Nevertheless, other possibilities remain. In some accounts, the reversed sun overlaps with the widespread themes of a ‘stationary sun’, a ‘sun’ enclosed in a box or basket, a ‘low sky’ and ‘multiple suns’. An example is this tale from the Wailaki (northern California):
“In those times the sun rose in the west, but did not come up high. It was not really light. Coyote went to the west to find out about this condition. He found the sun in a sweat-house, hanging in a burden-basket and covered with a tray basket. … Then he crept in, grasped the basket, and ran. … Coyote said: ‘I do not intend to have this sun rise in the west. We need light. I am going to have the sun rise in the east and set in the west every day.’ He threw it into the eastern sky.”
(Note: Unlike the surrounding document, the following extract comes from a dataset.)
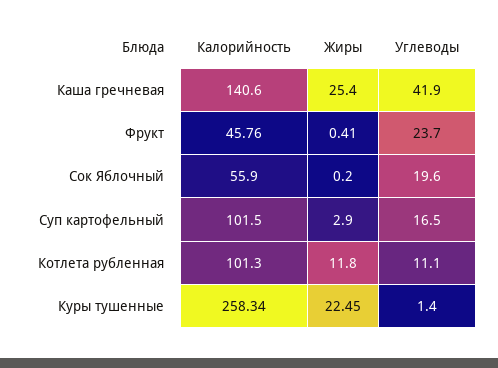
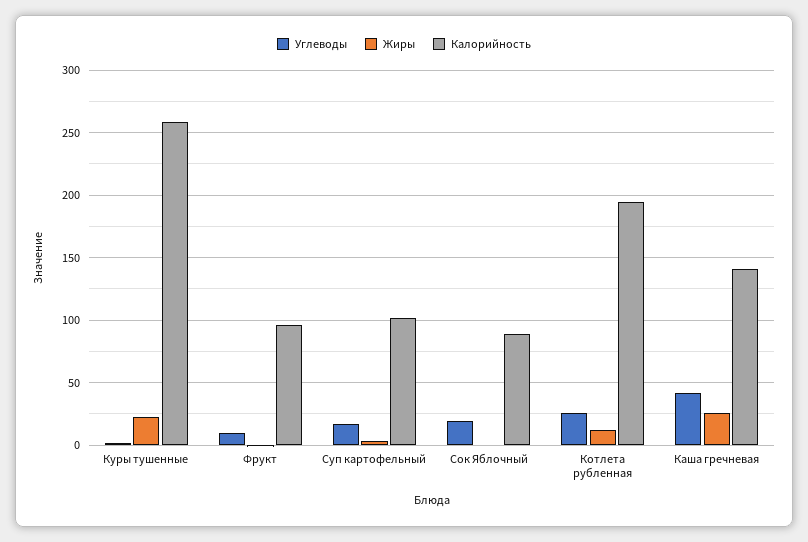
Калорийность, Фрукт: 45.76 -> 95
Углеводы, Фрукт: 23.7 -> 10
Калорийность, Сок Яблочный: 55.9 -> 90
Калорийность, Котлета рубленная: 101.3 -> 195
Углеводы, Котлета рубленная: 11.1 -> 25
There appears to be a parallel with the belief on the Tanimbar Islands (Maluku, Indonesia) that the sun was formerly prevented from rising properly by an oppressively low sky:
“… the great round disc of the sun, which was pinned below the edge of the eastern horizon by the weight of a sky that pressed so low upon the earth as to be inseparable from it. Occasionally the sun attempted to rise over the rim of the horizon, and the rays of a would-be dawn lightened the world enough for people to move about. But soon the sun was forced to retreat below the horizon, and the world was enveloped once again in its primordial darkness.”
A no less puzzling account of a sun appearing to behave normally while completing only half of its course has come down from the Q’eqchi’, a branch of the Maya of Guatemala and Belize: “Lord Kin placed a mirror in the center of the sky, and every morning he used to start out from his home in the east and travel till he got to the center. Then he used to turn back home, but the mirror reflected his light, and it appeared as though he was continuing his journey. When he got home, X’t’actani, as the moon, used to walk across the heavens in the same manner. At that time she was as bright as her husband, the sun. Then there was no darkness, for the night was as bright as the day.”
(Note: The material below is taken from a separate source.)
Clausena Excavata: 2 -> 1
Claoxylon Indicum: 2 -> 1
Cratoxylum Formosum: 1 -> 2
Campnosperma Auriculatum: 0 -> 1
Perhaps stories about multiple ‘suns’ which were formerly trapped below a low-hanging sky refer to some other, atmospheric or magnetospheric phenomenon than the actual sun. As mentioned before on these pages, these and many related themes of ‘creation mythology’ may find an explanation in the topsy-turvy circumstances attending a geomagnetic excursion. On such occasions, temporary collapse of the earth’s magnetic field encourages direct contact between the solar wind and the earth’s upper atmosphere, arguably featuring intense plasma discharges between the ionosphere and the surface. The discharges will be prone to so-called sausage instabilities, dividing the plasma pinches into discrete plasmoids. Observations of such plasmoids could well be behind many traditions about ‘anomalous suns’ – including perhaps some of the memories of reversing suns.
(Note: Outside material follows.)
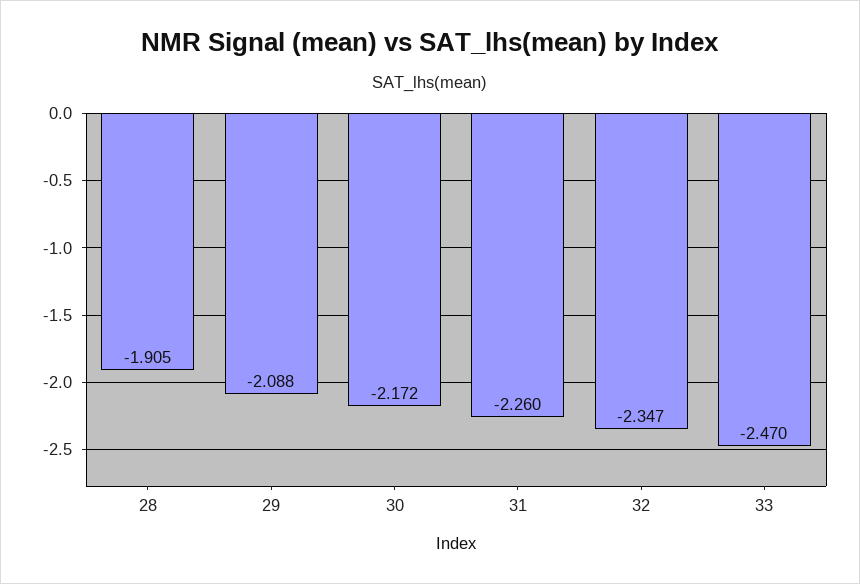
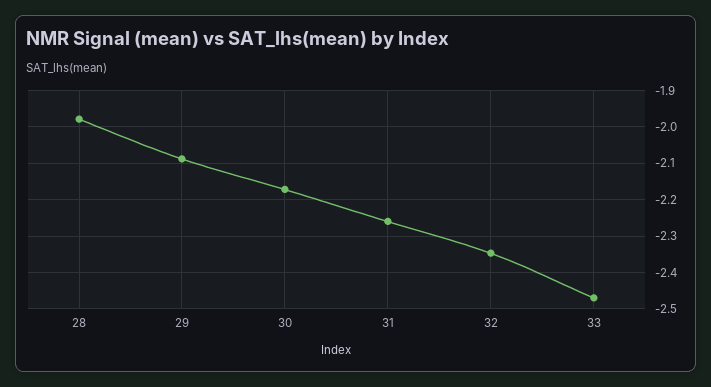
28: -1.905 -> -1.98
Warlow’s vision of a tippe top motion may come into play as well, perhaps in relation to the same chain of events – but to figure out the causative geophysical and climatological mechanisms involved is, of course, no easy task. Nor can it be assumed that all traditions of east and west reversals relate to the same event. As Herodotus asserted, there will have been several.
Definitive answers may well remain out of reach for some time to come, but the day when physicists will begin to consider ancient traditions about cosmic inversions will surely mark a momentous turning-point in the history of science.